Tony Abbott is being told his time is up.

Tony Abbott is being told his time is up. Photo: Getty

Tony Abbott is being urged to retire at the next election for his role in sparking the Liberals’ leadership spill.

The former prime minister was an increasingly public critic of the now-deposed Malcolm Turnbull, leading the push for Peter Dutton to take over as leader.

“I think he’ll retire at the next election,” Queensland Liberal MP Andrew Laming told ABC Radio on Saturday. “I’d encourage him to.”

It was up to the new, “formidable team” of Prime Minister Scott Morrison and Liberal deputy Josh Frydenberg to pull the party together on policy, he said.

Fellow Queensland Liberal MP Warren Entsch also called time on Mr Abbott.

“I think his mission is accomplished,” Mr Entsch told News Corp.

He has got rid of his nemesis. Everything there was purely about revenge.”

For his part, Mr Abbott said it was time coalition members put the past behind them and hinted he wasn’t considering quitting anytime soon.

“This is a reset. I think it is a fresh start,” he told reporters in Sydney on Saturday.

“I certainly am going to give Scott Morrison total support, and I’m looking forward to working with him in the weeks and months and years to come.”

Victorian Liberal MP Tim Wilson said one of the big tasks for the Liberals is to explain to the Australian people why the change of leadership occurred.

◆ **Source excerpt**:
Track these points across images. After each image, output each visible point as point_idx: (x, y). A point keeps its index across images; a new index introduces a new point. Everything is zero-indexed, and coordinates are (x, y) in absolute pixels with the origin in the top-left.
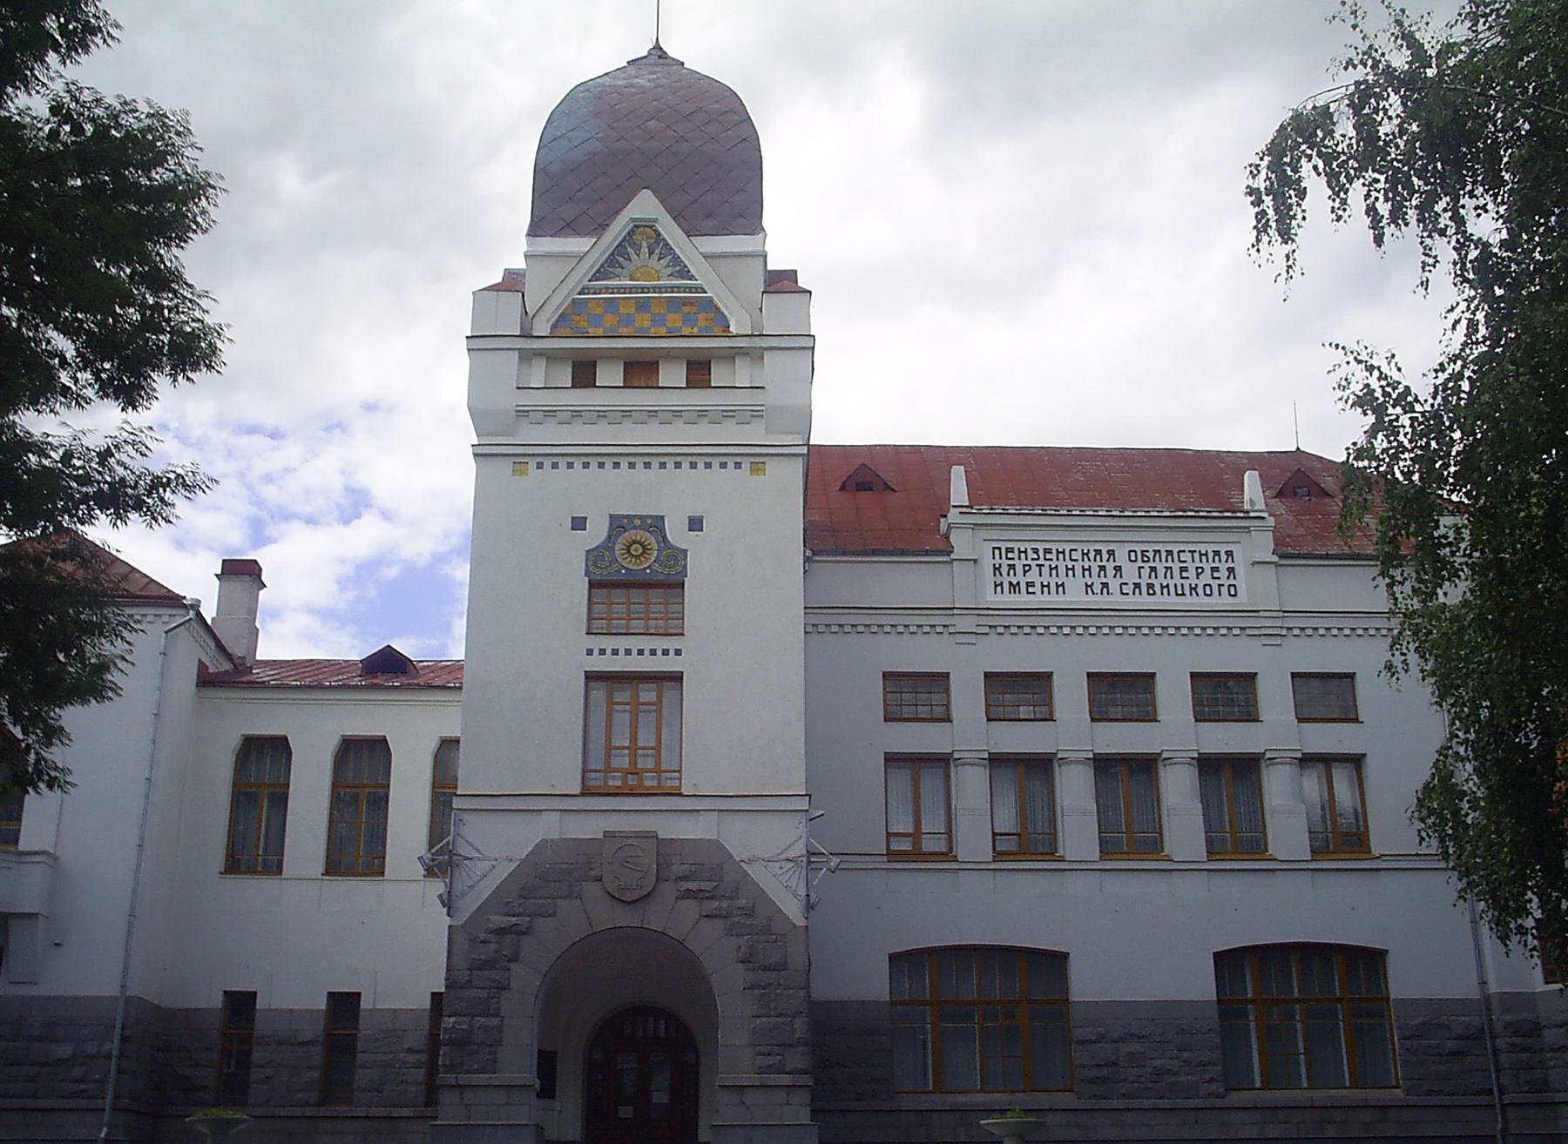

◆ **What the exercise asks**:
In the article about Tony Abbott, who is named as the Liberal deputy alongside Prime Minister Scott Morrison?

◆ **Answer below**:
Josh Frydenberg